Thanks Sherwood, but Not Really

by Jenna Bloom ‘21

I was in middle school when my Mom brought home a copy of “The Warrior” newspaper, a publication I had never heard of before. Flipping through the pages, I read columns of graduating seniors (who felt like adults at the time), and stories of how Sherwood had changed their lives.

Now, 5 years later, I am sitting down to write one of those very same Senior Columns. I think my story is a little different though. Like them, I have changed tremendously as a person throughout high school, but very few of my transformations have been a direct result of Sherwood. 

Since Freshman year I have felt isolated from the “Sherwood community” as a whole. The general atmosphere of the school was not comforting or secure, especially following an incident where rumors were spread about me to my entire grade. I shied away from football games and large events, scared that I would come into contact with the wrong person or not find anyone I knew. I had no desire to join any clubs, meet new people, or branch out from my classic “middle school turned high school friend group” (which eventually fell apart in less than a year).

During this chaos, I joined my Jewish youth organization, BBYO. As I went into my sophomore year, the people I met through BBYO gave me the confidence to not only be myself, but to realize that being myself was more than enough. As a 10th grader, I still struggled with many facets of my identity, but things were looking up. I transitioned into a new friend group, had the best tennis season of my life, and most importantly, I started taking Newspaper.

I also became president of my BBYO chapter, and learned valuable leadership skills and things about myself I never knew. I went to conventions and events, going outside of my comfort zone and making connections with more people than I ever thought possible. I brought all of this newfound confidence back to school, where I became Spotlight Editor for Newspaper and Assistant Student Director of Rock ‘n’ Roll Revival.
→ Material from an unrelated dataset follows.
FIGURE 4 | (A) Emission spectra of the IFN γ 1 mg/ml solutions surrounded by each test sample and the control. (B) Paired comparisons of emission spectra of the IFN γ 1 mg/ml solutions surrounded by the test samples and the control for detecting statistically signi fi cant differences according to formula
When I mentioned earlier that I struggled with many facets of my identity, the biggest part was my sexuality. I didn’t know anyone else at Sherwood like me, making me feel like I carried around this huge dark secret that I could never tell anyone. I overheard homophobic comments in the hallway, making me feel like an alien who had something wrong with me. Bottom line, Sherwood did not serve as a place where I felt comfortable or accepted, but BBYO did. In BBYO, I found people like me, and I made friends who I felt comfortable coming out to and “sharing my secret” with. 

We’re now in the middle of my junior year – and life is going great. Rock ‘n’ Roll Revival is happening, I’ve just been named co Editor-in-Chief of The Warrior, and tennis season is rolling around again. Then, the virus that shall not be named came and destroyed everything.

But the crazy thing is, once I was physically separated from school, I truly became myself. All of the people in the hallways I once feared were reduced to black screens on Zoom, and I was in control of who I talked to. Over the course of the pandemic, I came out to the world, met my best friends, and I was … happy. I realized that all of the things that restricted me from loving myself were so superficial, and removing them from my life caused an astronomical change in my being.

So, as I wrap up my Senior Column, I would like to say thank you. Not to Sherwood, newspaper, Rock ‘n’ Roll, or the tennis team, but to the individual people who served as my escape over the past 4 years. I wouldn’t trade my high school experience for the world, because I know it has prepared me for one hell of a lifetime ahead.